Excerpt provided:
The first fatality of the Legionnaires' disease outbreak in Edinburgh has been identified as a father-of-two from the Seafield area of the city.
Robert Air, 56, had reportedly been working as a labourer on a building site in Gorgie before becoming unwell. He was among 24 people who had contracted the disease with another 27 people suspected of having the illness, which has been linked to the south west area of the Scottish capital.
All those suffering from the disease have links to the Dalry, Gorgie and Saughton areas in the south west of Edinburgh.
According to The Sun, the building site where Mr Air worked was close to the North British Distillery where NHS Lothian are said to be testing for the source of the airborne bacteria.
His workmates are still working at the Smarts building site, reports The Daily Record, but have now been told to wear face masks.
“A lot of the guys are worried and have been to hospital”, plumber Liam Wilson told The Daily Record.
Heatlh secretary Nicola Sturgeon passed on her condolences to the family of Mr Air.

Work task:
In the article about the Legionnaires' disease outbreak in Edinburgh, what have Robert Air's workmates at the Smarts building site been told to do? Please answer in one sentence.

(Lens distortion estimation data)
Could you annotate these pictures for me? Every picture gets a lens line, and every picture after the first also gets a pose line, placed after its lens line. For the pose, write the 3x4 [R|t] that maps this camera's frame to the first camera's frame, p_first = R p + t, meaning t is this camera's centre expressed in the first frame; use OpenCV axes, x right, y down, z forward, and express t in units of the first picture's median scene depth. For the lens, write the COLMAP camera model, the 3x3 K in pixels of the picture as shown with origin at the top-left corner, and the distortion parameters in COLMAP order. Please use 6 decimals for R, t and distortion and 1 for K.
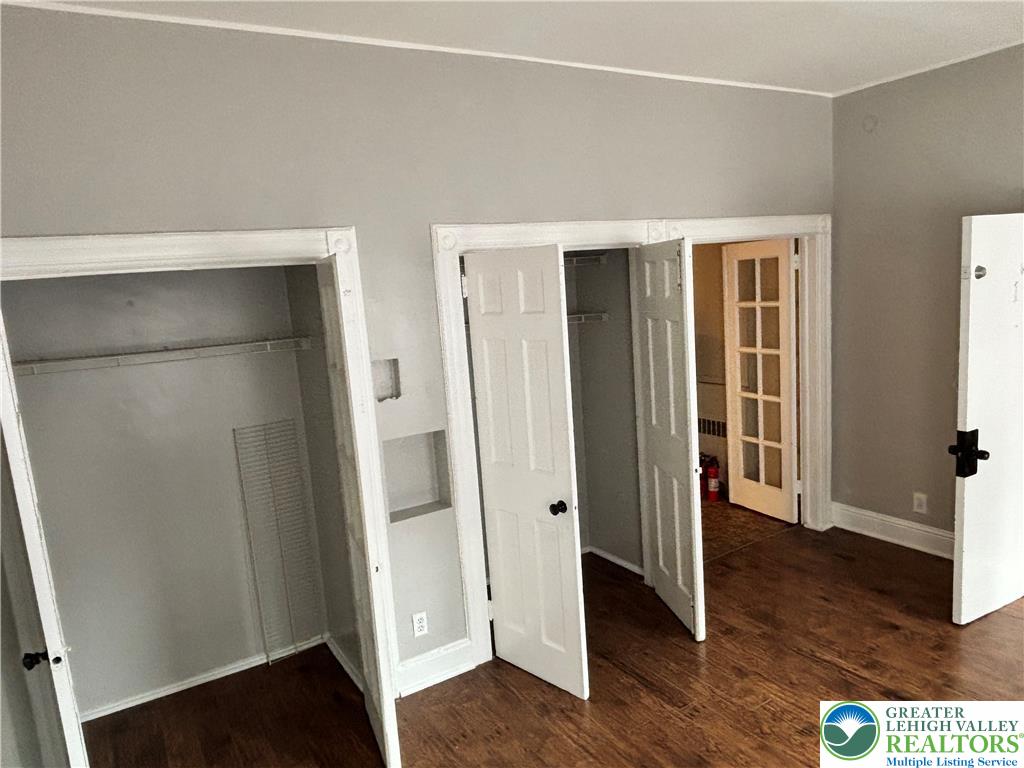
lens RADIAL K [[680.4, 0, 512.0], [0, 680.4, 384.0], [0, 0, 1]] dist [0.004686, -0.004097]
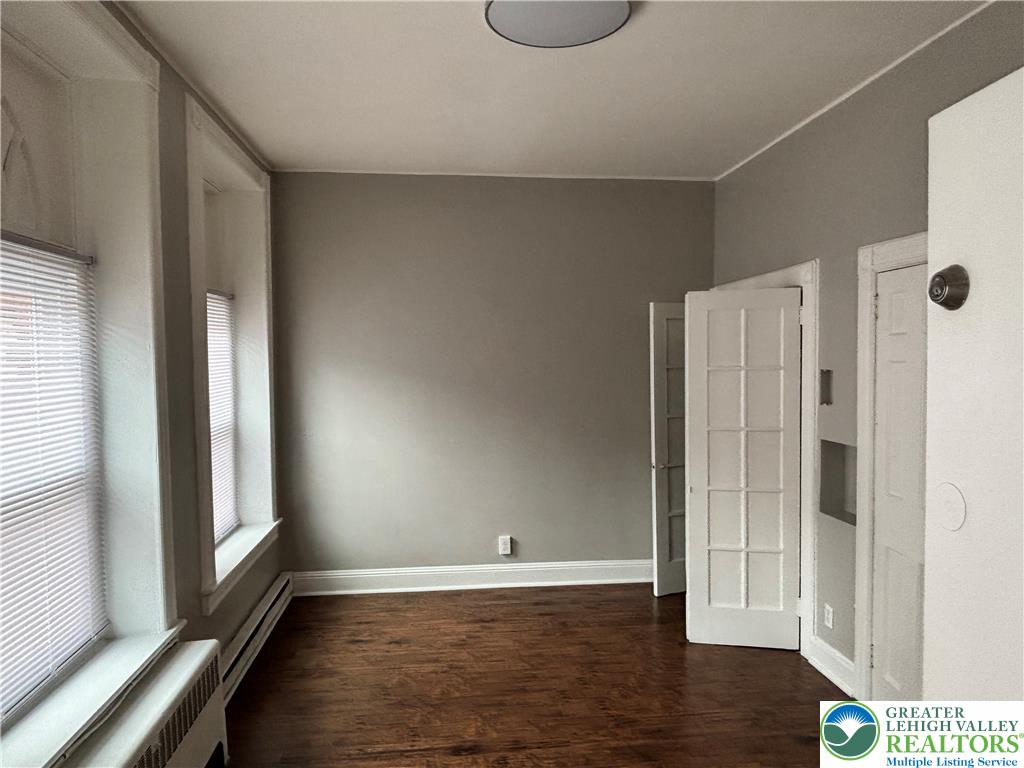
lens RADIAL K [[680.4, 0, 512.0], [0, 680.4, 384.0], [0, 0, 1]] dist [0.004686, -0.004097]
pose [[-0.431792, 0.112624, -0.894914, 0.987900], [-0.095805, 0.980834, 0.169663, -0.143278], [0.896871, 0.158997, -0.412727, 0.908370]]
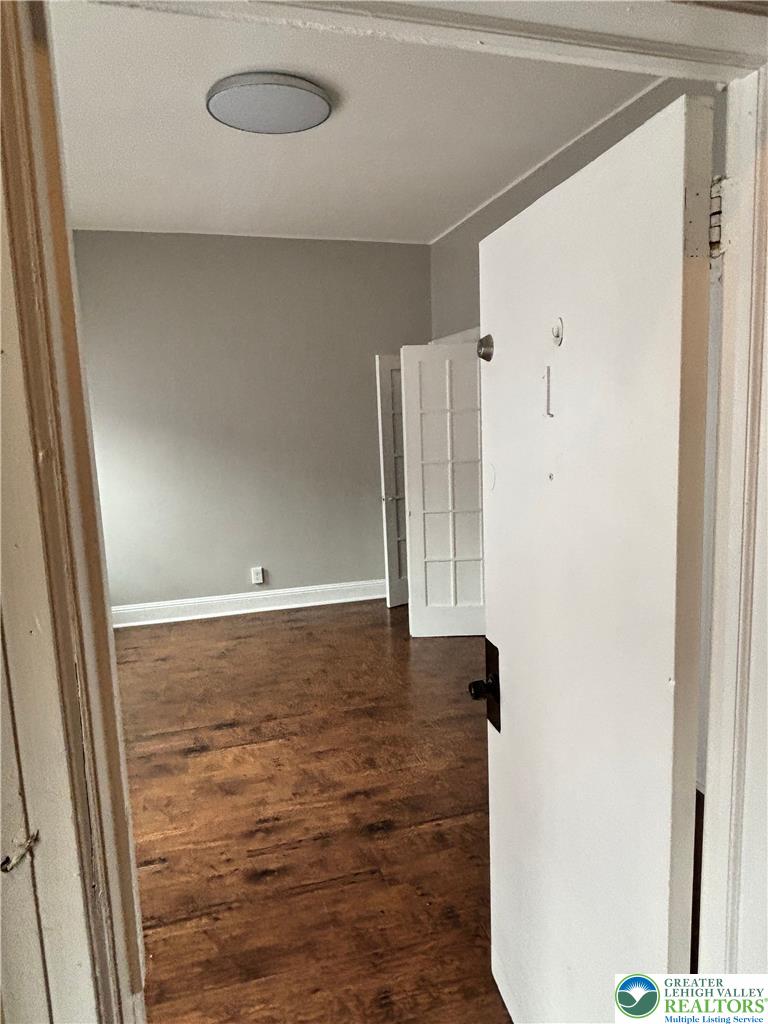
lens RADIAL K [[680.4, 0, 400.6], [0, 680.4, 511.5], [0, 0, 1]] dist [0.004686, -0.004097]
pose [[-0.250775, 0.225110, -0.941508, 1.159786], [-0.096633, 0.961908, 0.255725, -0.158723], [0.963210, 0.155110, -0.219469, 1.021890]]
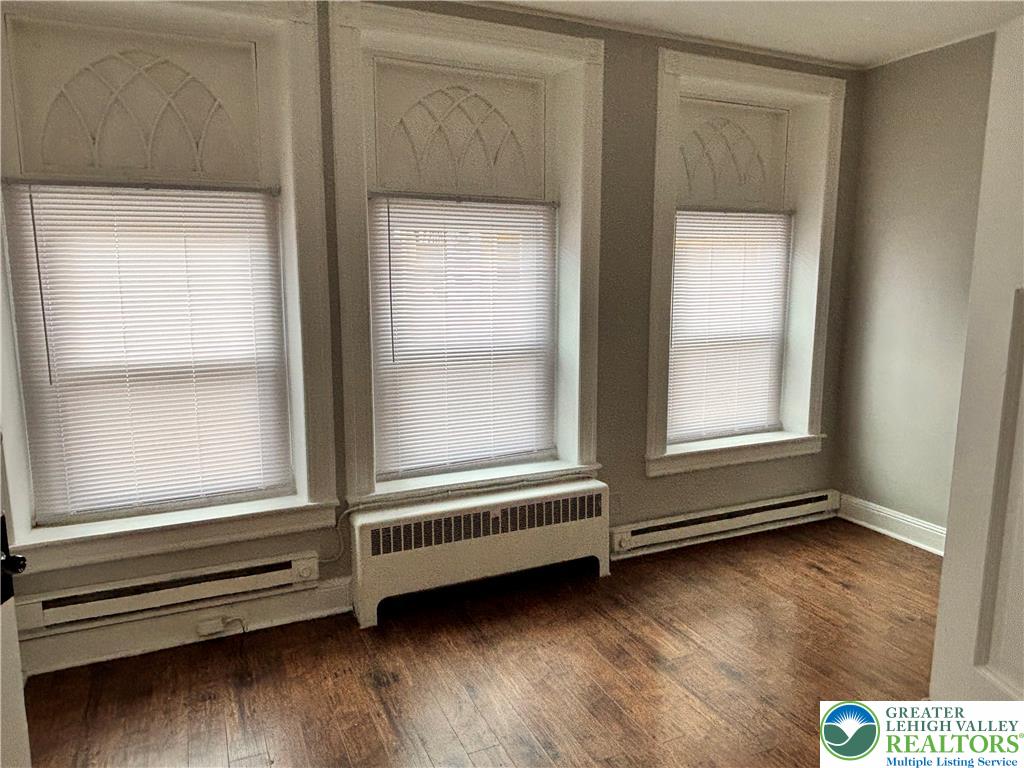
lens RADIAL K [[680.4, 0, 512.0], [0, 680.4, 384.0], [0, 0, 1]] dist [0.004686, -0.004097]
pose [[-0.990732, 0.057029, 0.123278, 0.430500], [0.091082, 0.952231, 0.291479, -0.156161], [-0.100766, 0.300006, -0.948600, 1.310592]]
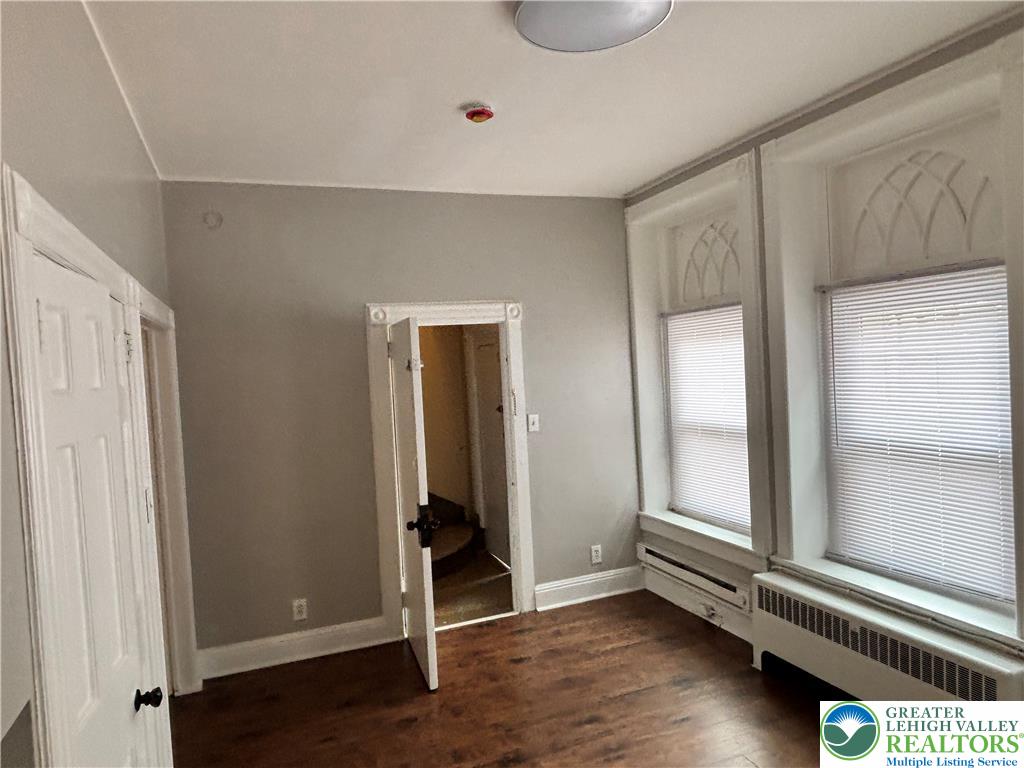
lens RADIAL K [[680.4, 0, 512.0], [0, 680.4, 384.0], [0, 0, 1]] dist [0.004686, -0.004097]
pose [[0.179228, 0.033770, 0.983228, -0.399640], [0.187211, 0.979978, -0.067784, -0.020952], [-0.965831, 0.196219, 0.169318, 0.630676]]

Solution for this exercise:
They have been told to wear face masks.